トップページ > なっとく法律相談 > 飲食物持ち込みによる罰金は正当?
なっとく法律相談 2005年6月 6日 更新
トラックバック(0件) ブックマーク:
(0)
(0)
(0)
友人とカラオケに行った際、持ち込み飲食をしたのを店にみつかり、罰金1万円を請求されました。
確かに、「持ち込み飲食は罰金をいただきます」との張り紙がありましたが、本当に払わないといけないんでしょうか?
(20代:男性)
カラオケ店とあなたは、「カラオケルームと設備を使い、それに対して料金を支払う」という内容の契約を締結しています。

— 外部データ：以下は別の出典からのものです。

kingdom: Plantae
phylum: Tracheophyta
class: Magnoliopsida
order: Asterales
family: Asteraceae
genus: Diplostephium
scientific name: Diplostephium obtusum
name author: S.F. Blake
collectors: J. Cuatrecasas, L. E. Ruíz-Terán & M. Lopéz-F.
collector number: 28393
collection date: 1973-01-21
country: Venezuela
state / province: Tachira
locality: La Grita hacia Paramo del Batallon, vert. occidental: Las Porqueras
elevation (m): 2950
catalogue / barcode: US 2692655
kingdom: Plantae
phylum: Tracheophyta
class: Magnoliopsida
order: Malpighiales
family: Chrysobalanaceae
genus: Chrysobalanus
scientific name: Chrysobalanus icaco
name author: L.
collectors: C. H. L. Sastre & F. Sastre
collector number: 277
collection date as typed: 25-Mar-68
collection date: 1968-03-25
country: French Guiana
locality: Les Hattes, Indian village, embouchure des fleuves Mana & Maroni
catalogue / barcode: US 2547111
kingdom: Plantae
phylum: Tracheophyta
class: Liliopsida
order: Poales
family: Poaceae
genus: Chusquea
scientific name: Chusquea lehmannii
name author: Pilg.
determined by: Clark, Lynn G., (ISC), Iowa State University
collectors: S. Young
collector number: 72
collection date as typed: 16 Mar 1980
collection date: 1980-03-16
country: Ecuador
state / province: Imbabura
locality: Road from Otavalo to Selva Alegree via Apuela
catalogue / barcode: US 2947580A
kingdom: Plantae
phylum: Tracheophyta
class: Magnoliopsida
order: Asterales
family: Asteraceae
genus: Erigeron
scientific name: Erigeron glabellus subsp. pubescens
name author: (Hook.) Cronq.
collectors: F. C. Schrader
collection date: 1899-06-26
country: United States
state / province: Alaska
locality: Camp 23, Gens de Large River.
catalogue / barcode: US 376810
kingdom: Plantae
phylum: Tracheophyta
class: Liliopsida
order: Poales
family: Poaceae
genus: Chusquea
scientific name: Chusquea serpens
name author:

このような契約には、契約締結時に通常作成されるような契約書はありません。しかし、入店してカラオケルームの使用を申し入れ、店員が受け付けることで意思の合致があり、契約は有効に成立している、とみることができます。
では、「使用時に飲食物を持ち込んではいけない」、そして「違反したときには罰金を払わなければならない」という特約は有効でしょうか。
カラオケ屋などでは、部屋の使用料の他、飲み物やスナック類の提供によっても店は収益を上げています。したがって、持ち込みによってそれを妨げる行為を禁止しても、不当とはいえません。
そして、そのような行為が禁止されている事実は、店員の説明やポスターの掲示によって、あらかじめ客側にも明らかにされていたというのですから、契約の内容となっています。したがって、違反すれば債務不履行となり、損害賠償を請求される理由となります。
しかし、「罰金」という形で損害賠償の定めをするとしても、いくらに定めてもいいというわけではありません。その上限は、客が禁止行為をすることによって店が被る損害額を基準に定められるべきです。
店側の損害は、客の人数、部屋の使用時間などにより違ってくるわけですが、「持ち込み行為がなければ注文されるはずだった金額にいくらか上乗せするほどの額」にとどめるべきと考えます。
そうであるとしても、1万円では不当に高額であるから請求は無効である、とまではいえないでしょう。